- [Selected excerpt]
= = = =

We were working with a group of dedicated and talented people, fighting all kinds of good fights, making life miserable for the bad guys. And yet, all the time, dark shadows hung over everything: the racial and gender disparities, the whispers about sexual harassment, the abuses that stemmed from the top-down management, and the guilt you couldn’t help feeling about the legions of donors who believed that their money was being used, faithfully and well, to do the Lord’s work in the heart of Dixie. We were part of the con, and we knew it.

Wait, are you saying I was conned? By the SPLC? Crap.

the Los Angeles Times and the Alabama Political Reporter reported that Dees’s ouster had come amid a staff revolt over the mistreatment of nonwhite and female staffers, which was sparked by the resignation of the senior attorney Meredith Horton, the highest-ranking African-American woman at the center. A number of staffers subsequently signed onto two letters of protest to the center’s leadership, alleging that multiple reports of sexual harassment by Dees through the years had been ignored or covered up, and sometimes resulted in retaliation against the women making the claims. (Dees denied the allegations, telling a reporter, “I don’t know who you’re talking to or talking about, but that is not right.”)

The staffers wrote that Dees’s firing was welcome but insufficient: their larger concern, they emphasized, was a widespread pattern of racial and gender discrimination by the center’s current leadership, stretching back many years. (The S.P.L.C. has since appointed Tina Tchen, a former chief of staff for Michelle Obama, to conduct a review of its workplace environment.) If Cohen and other senior leaders thought that they could shunt the blame, the riled-up staffers seem determined to prove them wrong. One of my former female colleagues told me that she didn’t want to go into details of her harassment for this story, because she believes the focus should be on the S.P.L.C.’s current leadership. “I just gotta hope your piece helps keep the momentum for change going,” she said. Stephen Bright, a Yale professor and longtime S.P.L.C. critic, told me, “These chickens took a very long flight before they came home to roost.” The question, for current and former staffers alike, is how many chickens will come to justice before this long-overdue reckoning is complete.

= = = =

- [Problem] Write the next part of the S.P.L.C. excerpt, picking up right after its final sentence. The entries that come next are separate material with no connection to the S.P.L.C. excerpt.

- [Collected data entries]
= = = =

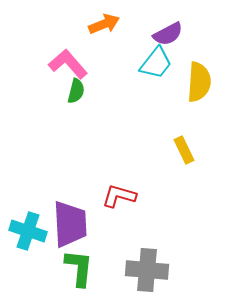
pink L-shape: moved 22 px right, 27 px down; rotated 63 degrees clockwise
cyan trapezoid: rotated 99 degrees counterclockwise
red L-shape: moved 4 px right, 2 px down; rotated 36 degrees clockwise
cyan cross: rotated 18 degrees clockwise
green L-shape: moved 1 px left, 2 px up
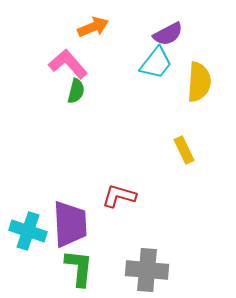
orange arrow: moved 11 px left, 3 px down
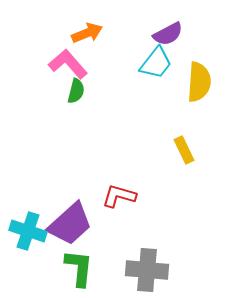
orange arrow: moved 6 px left, 6 px down
purple trapezoid: rotated 51 degrees clockwise
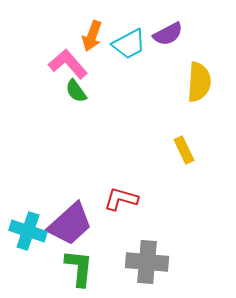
orange arrow: moved 5 px right, 3 px down; rotated 132 degrees clockwise
cyan trapezoid: moved 27 px left, 19 px up; rotated 24 degrees clockwise
green semicircle: rotated 130 degrees clockwise
red L-shape: moved 2 px right, 3 px down
gray cross: moved 8 px up
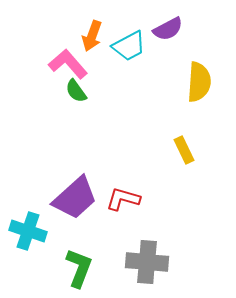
purple semicircle: moved 5 px up
cyan trapezoid: moved 2 px down
red L-shape: moved 2 px right
purple trapezoid: moved 5 px right, 26 px up
green L-shape: rotated 15 degrees clockwise
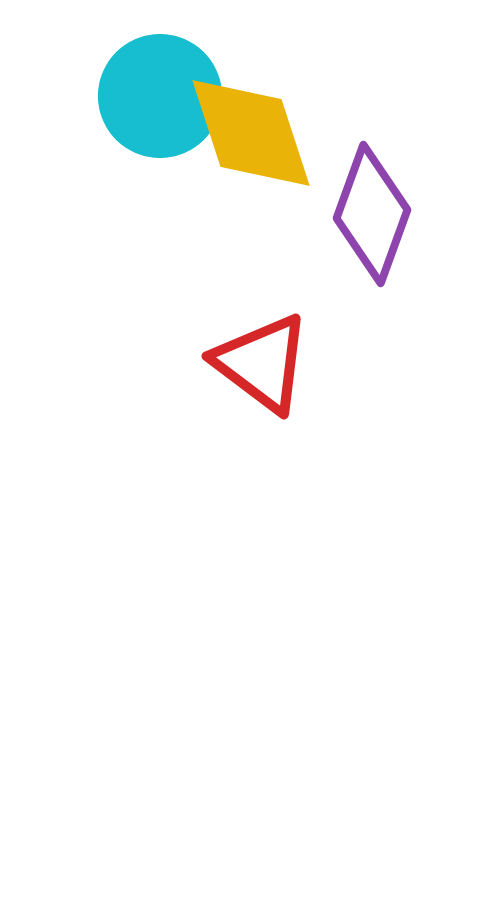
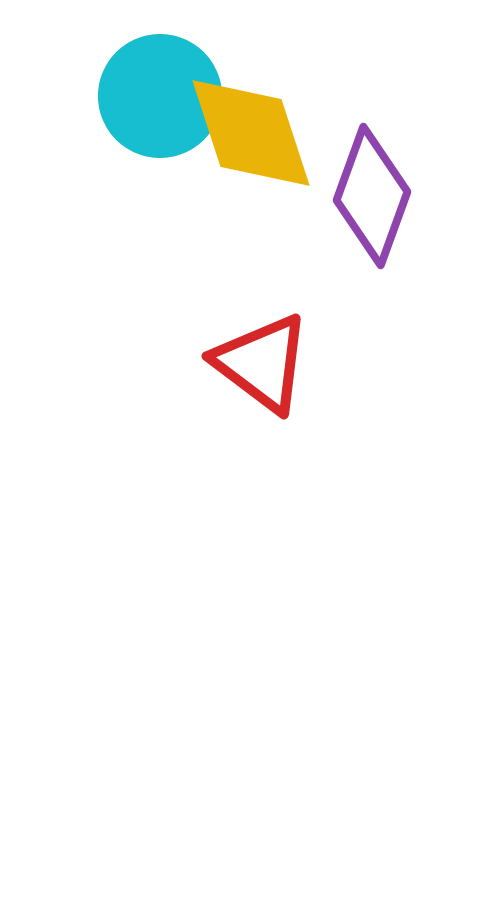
purple diamond: moved 18 px up
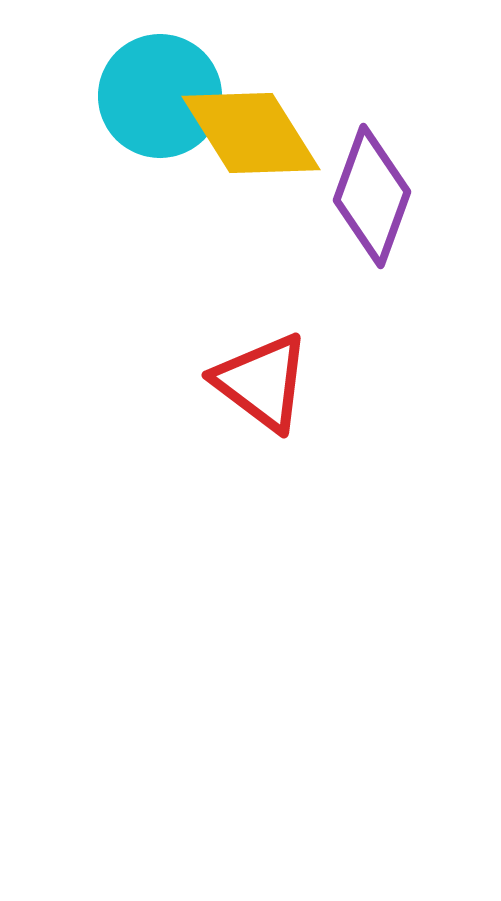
yellow diamond: rotated 14 degrees counterclockwise
red triangle: moved 19 px down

= = = =

- [Expected answer]
They talked the talk, but they didn’t walk the walk. What they were doing was good and necessary, but their aims were not reflected at all in their internal organization. This is a familiar bad look, where teams of old white men run the show and tell the world how much they value diversity. It’s fine to promote diversity, but you also have to be able to step to the side and make room for other voices. I guess Morris Dees wasn’t able to do that.

Comments

  1. says

    The SPLCs credibility was already dead when they listed Ayaan Hirshi Ali and Maajid Nawas as anti Muslim extremists – together with Pam Geller and other genuinely unsavory characters. They literally had to get sued (and lose) to apologise for that amazing blunder.

  2. =8)-DX says

    @Christopher Svanefalk #2 Ayaan Hirsi Ali has been shown to be not only professionally dishonest, but yes also an anti-muslim bigot who has called for things like forced christianisation of muslim countries. Maybe not as odious as Pamela Geller, but not someone entirely innocent on that charge.
    =8/-DX

  3. weylguy says

    The entire human race is corrupt. I’m glad I just turned 70 — I won’t have to put up with this bullshit much longer.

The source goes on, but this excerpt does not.